A walking booklet called Giant Strides was produced decades ago and it is still really useful today. It covers the Bramerton group of parishes, which includes ours. The author was Richard Crosskill, who graciously gave us permission to reproduce the booklet on this site when we asked. A couple of generous Parish Councillors lent this website a copy of the physical booklet, and we have scanned it in and created a PDF file, so that the hand drawn maps and collection of notes for each walk can live on.

Click the below button to download the whole booklet in its original form (pdf, 8MB).

(disclaimer: after so many years some of the routes may have overgrown or become less usable than they were, so until they are tested please be prepared for the occasions where you might have to detour or turn back).

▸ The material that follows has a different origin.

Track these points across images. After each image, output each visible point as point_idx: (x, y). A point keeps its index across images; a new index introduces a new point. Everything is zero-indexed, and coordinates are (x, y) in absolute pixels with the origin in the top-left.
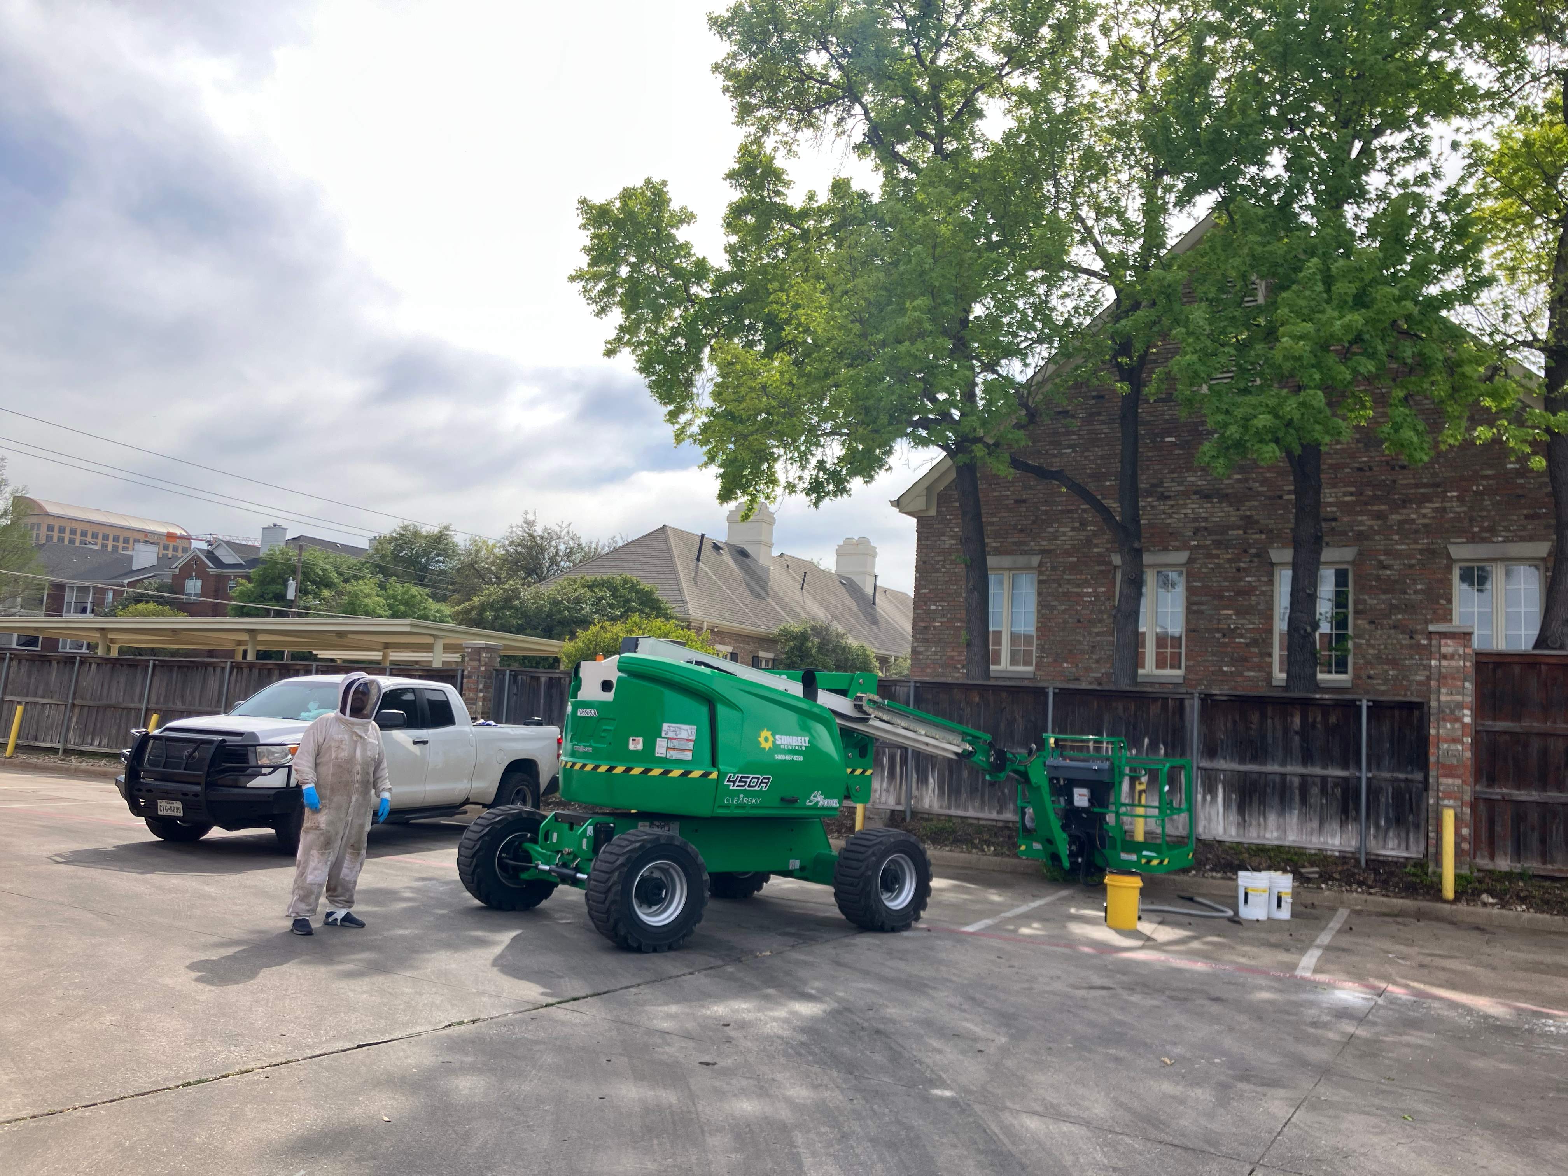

The front cover of the Giant Strides walking booklet

Some of the walks in this booklet, including the diagrams, were also serialised over a number of issues in the Eleven Says local newspaper, beginning issue 283 June/July 2020, and one of our circular walks detailed on this website is taken directly from the booklet, it’s still walkable today:

Our Circular Walk

Richard Crosskill died in 2022, and you can read an obituary in Eleven Says issue 298 Dec 2022. When we asked Richard in the summer of 2020 if we could reproduce the booklet on this website, his reply, reproduced below, describes some of the motivation and history of producing this set of local walking routes, and shows some of the wit and humour he was well known for:

My main aim over the years is to persuade people to get out and use the public footpaths, so they don’t grow over.  I have not been fussed how the material is disseminated.

The short history is that 1,000 copies of Eleven Walks were printed in 1980, after receiving grants, and a slightly larger version entitled “Giant Strides” (produced 750) came out in 1993. The profits were subsequently handed to Eleven Says to produce a walks sheet to be distributed to every doorstep in the Bramerton Group area.

The only mistake occurred funnily enough in Yelverton, where a parish councillor owned up to harbouring in his garage for just over a year an oak finger post to mark an agreed deviation. There’s enthusiasm for you.

Ted Ellis, the naturalist, who contributed Surlingham notes was alive then and cheerfully gave permission for his piece.

I am most flattered that you should seek to gain my approval where you feel it is necessary, but after 36 years you need not bother.

I do firmly feel however that your truly local walk should be tested, just in case there are any footpath signs still under the bed.